Intelligent design predicts and assumes organized matter performing specific functions. I reckon we could call it a coincidence of nature that atoms do not fly apart and we have an intelligible universe to explore with our intelligence, but that wouldn't be particularly scientific, would it?
ROFLOL!!!!!!!!
"Intelligent design predicts and assumes organized matter performing specific functions. I reckon we could call it a coincidence of nature that atoms do not fly apart and we have an intelligible universe to explore with our intelligence, but that wouldn't be particularly scientific, would it?"
So show how it predicts verifiable behavior that cannot be predicted without and your on your way - then make you case to the scientific community so they can check your work.
I'd be happy for you to show that ID has scientific basis - the ID people that upset me are the ones who want it taught without such proof, as accepted by the scientific community.
Proof? All this time I have been saying the standards of science, unless pure math, do not involve "proof." Theories entail data that fits more consistently with the model. Every case where the elements retain ther specificity is evidence that may be inferred as pointing to intelligent design. In every case where we've known for certain that intelligent design has taken place, it entails organizing matter to perform specific functions. It also entails dynamic processes. For certain people to suggest that intelligent design MIGHT be responsible for said organization is innocuous to science in general. But it seems to have a way of tightening the threads on certain philosophical undergarments.
Evolution can not be falsified either.
I am not sure where you got the idea that I thought "Science" is a bastion of anything. It is a business and for the most part it has to sell products that the buying public wants.
You're right that my use of the word "proof" was a little strong. I should have said verifiable physical behavior predicted by ID that cannot be predicted without ID. But I used "proof" as a short hand.
If all things are a product of intelligent design, then it would be difficult, if not impossible, to provide a specific example where ID does not apply. The theory fits well because the physical universe is ubiquitous with intelligibility. The first indicator of intelligibility is mere existence coupled with cognition. Even in this case, function (cause and effect) is apparent. I see no reason scientifically to discount intelligent design in any case where there is cause and effect.

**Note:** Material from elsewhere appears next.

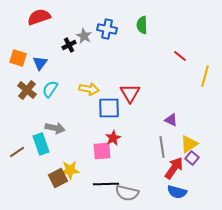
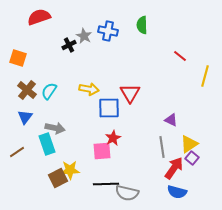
blue cross: moved 1 px right, 2 px down
blue triangle: moved 15 px left, 54 px down
cyan semicircle: moved 1 px left, 2 px down
cyan rectangle: moved 6 px right
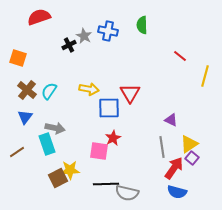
pink square: moved 3 px left; rotated 12 degrees clockwise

Science is, and must always be, a quest for intelligibile data. It is not an unreasonable inference to make: jumping from intelligibility to intelligence and design. At the same time, it is not an empirically provable idea. That is why the idea should, to be honest, be presented in qualified terms. As far as I know, that is how proponents of ID generally state their case: tentatively.
But as history plays itself out, the principles at stake in this debate have little bearing on the general body of knowledge aquired by science and scientific method. Much good has come from pushing aside ramifications that might cater to superstition and false belief. At the same time, much harm has come from cracking science up to be more than it is, namely a practice limited by human weaknesses.
You don't think there is anything that can prove ToE wrong?
Thank you. I appreciate you letting me know.